And in a flash we are brought right up-to-date, February 2009. As is the custom, McCloud visits the completed house for a guided tour. And you can't knock the Hawkes's for the job they've done - though I could have done without one of the windows being embossed with the word "Hawkes". The inside has something of a cavern about it, and despite all the windows it looked quite dark to me. Certainly there is ample space which, true to expensive design projects, is rarely encumbered by furniture. I have seen kitchens in Homebase showrooms which are more personalised. Indeed, the whole house is doubtless a bugger to clean, the offence caused by the merest hint of a stray Hello magazine or a leaning pot-plant magnified by the absence of almost anything else. This apparently also includes baby Oscar who was firmly absent from the viewing but whose presence must be a daily affront to the architectural splendour.
McCloud likes to examine the functional and is taken by the idea of a bath in the bedroom. Sophie describes how Richard sometimes gets wearied of talking to her whilst she's having a bath so she can now wallow in the tub, and he can lie in bed - a description of a moment of touching, day-to-day intimacy that you rarely see captured on television. No need to be sentimental though, since we are informed that complementing this loveliness is a series of sensors implanted all over the property which Cambridge University are using to "monitor the performance" of the house. I was, at this point, completely at sea and somehow this house, just by being passive, manages to generate sufficient energy such that Richard and Sophie can sell £1,800-worth back to the Grid on an annual basis.
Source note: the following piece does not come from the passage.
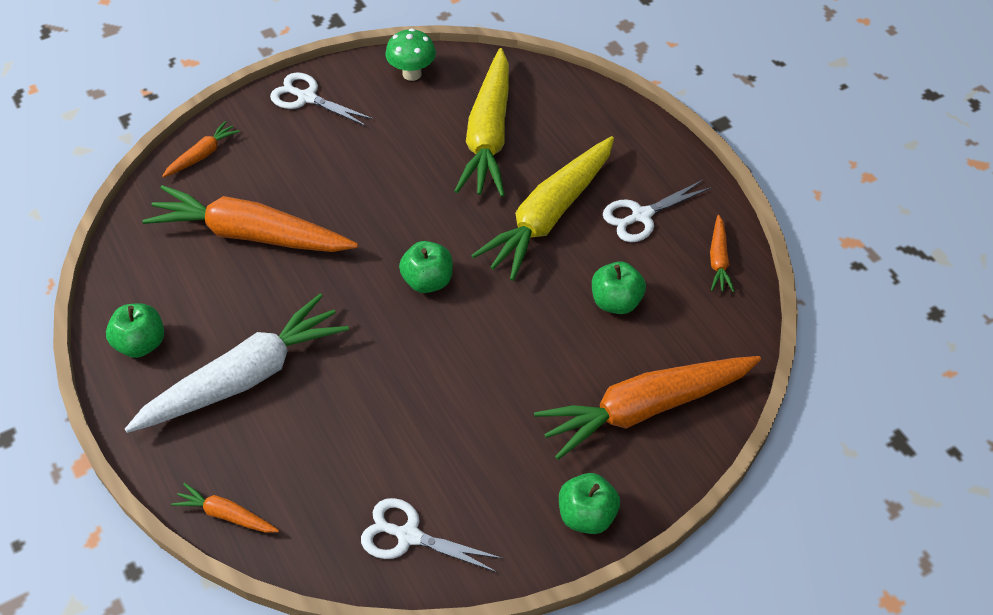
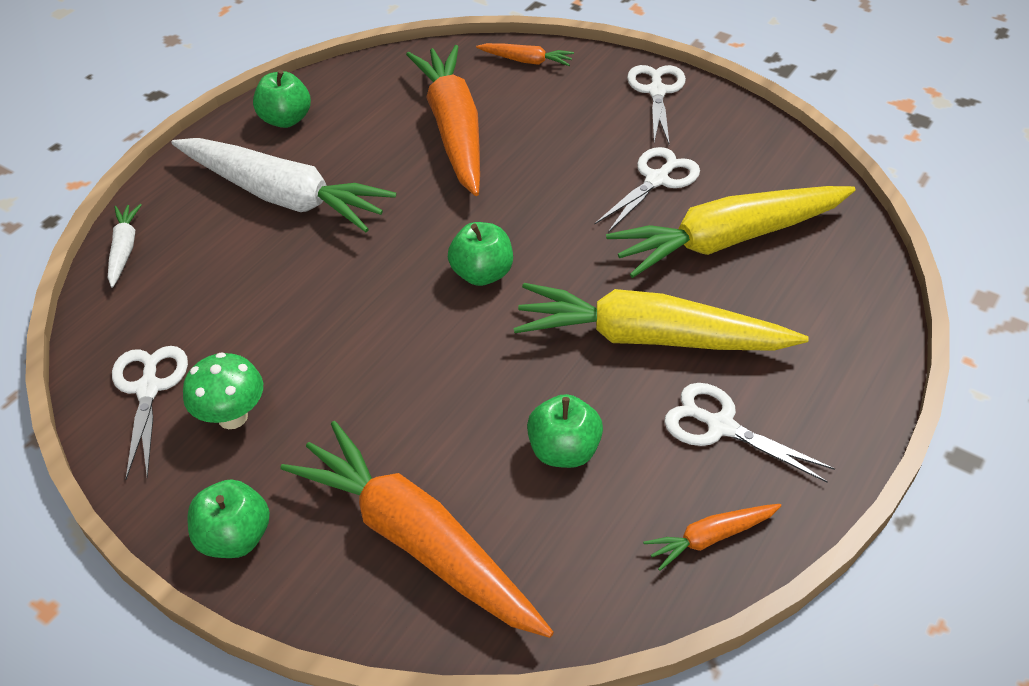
camera: 65 degrees right, 5 degrees down
orange carrot [171,483,279,533] -> white carrot [108,204,142,288]
green mushroom [385,28,436,81] -> green mushroom moved to [183,352,263,429]
none -> white scissors [595,147,700,233]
In a Jerry Springer-style finish, McCloud always delivers a summing-up to camera. Unlike Springer, this is well-written, genuine, uplifting, and generous about the character of both the finished property and its designer, often praising their ambition and daring. In a personal project such as this, it's probably rare anyone thinks to say 'thank you' on behalf of architecture but in this instance the project is deemed "creative... risk-taking... ground-breaking... the efforts of its maker are heroic". Hopefully this little speech can be played back to himself by Richard in the future if he's ever having a bad day.
I really like Grand Designs. I will never design and build my own house and this programme gives me enough depth in an interesting subject without losing interest or focus. Kevin McCloud is an authentic and natural broadcaster, quietly witty, well-informed, and a natural observer. He engages with the subject and is not afraid to offer his own insights. The basic content of the show never changes but that is no bad thing. It is watchable, surprisingly well filmed, and entertaining. Long may it continue!